BEGIN Document passage

This is reprinted from Shiraz Socialist and is written by David Broder, formerly of the AWL (Alliance for Workers' Liberty). I am going to do an official introductory post over the weekend but thought it was important to make people aware of this in the meantime.
The furore over the recent article by the Alliance for Workers’ Liberty’s Sean Matgamna excusing an Israeli attack on Iran has now died down. The four pages splashed across Thursday’s Solidarity belie the silence that has fallen. There have been hardly any comments on the AWL website about the issue for a week; except for a short piece by Matgamna proving that the CPGB have upset him in the recent Punch-and-Judy, the articles in Solidarity are all old reprints from the website discussion; the statement circulated between around a dozen AWL minority comrades did not make the paper; and the discussion bulletin promised for August 17th never materialised.

END Document passage
BEGIN Provided data

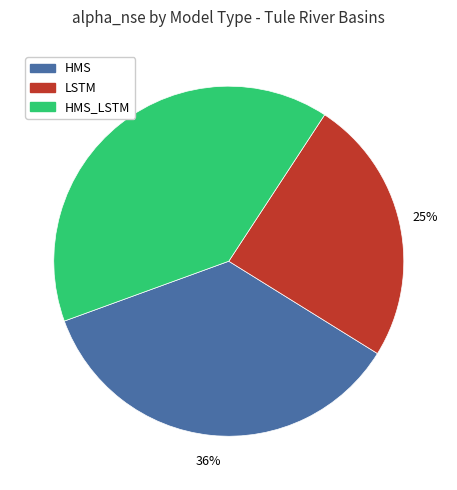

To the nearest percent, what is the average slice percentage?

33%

END Provided data
BEGIN Provided data

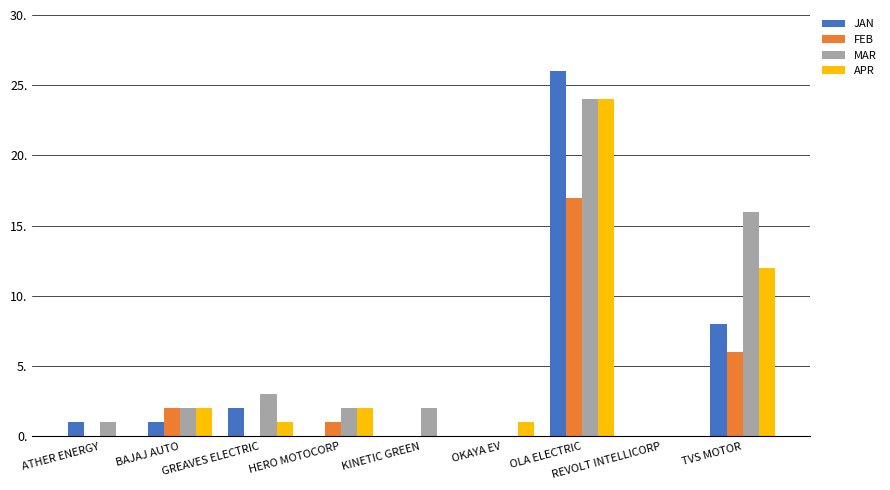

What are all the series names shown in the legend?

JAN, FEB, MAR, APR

END Provided data

Set of tasks =>
1) From the passage on the Sean Matgamna controversy, translate this sentence into Spanish: "The furore over the recent article by the Alliance for Workers’ Liberty’s Sean Matgamna excusing an Israeli attack on Iran has now died down."
2) Answer these about the passage on the Sean Matgamna controversy:
(a) Who wrote the reprinted piece?
(b) How many pages appeared in Thursday’s Solidarity?
(c) For what date was the discussion bulletin promised?
3) Please carry on the passage about the Sean Matgamna controversy, picking up after its final sentence.

Task-by-task results =>
1) El furor por el reciente artículo de Sean Matgamna, de la Alliance for Workers’ Liberty, que justificaba un ataque israelí contra Irán, ya se ha apagado.

2)
(a) David Broder
(b) Four
(c) August 17th

3)
This was hardly surprising - the participants in the discussion all had totally different parameters for debate and therefore the argument ran into the ground without any new conclusions being drawn. This despite the one glaring similarity between the Matgamna position and the so-called “kitsch left” position, namely that neither side is aware of the difference between the interests of the working class and their ‘national’ ruling class and therefore have no option but to line up behind the “lesser evil” bourgeoisie, whether that be the “anti-imperialist” rulers of Iran or Israel, which Solidarity labelled “the most democratic society on Earth”.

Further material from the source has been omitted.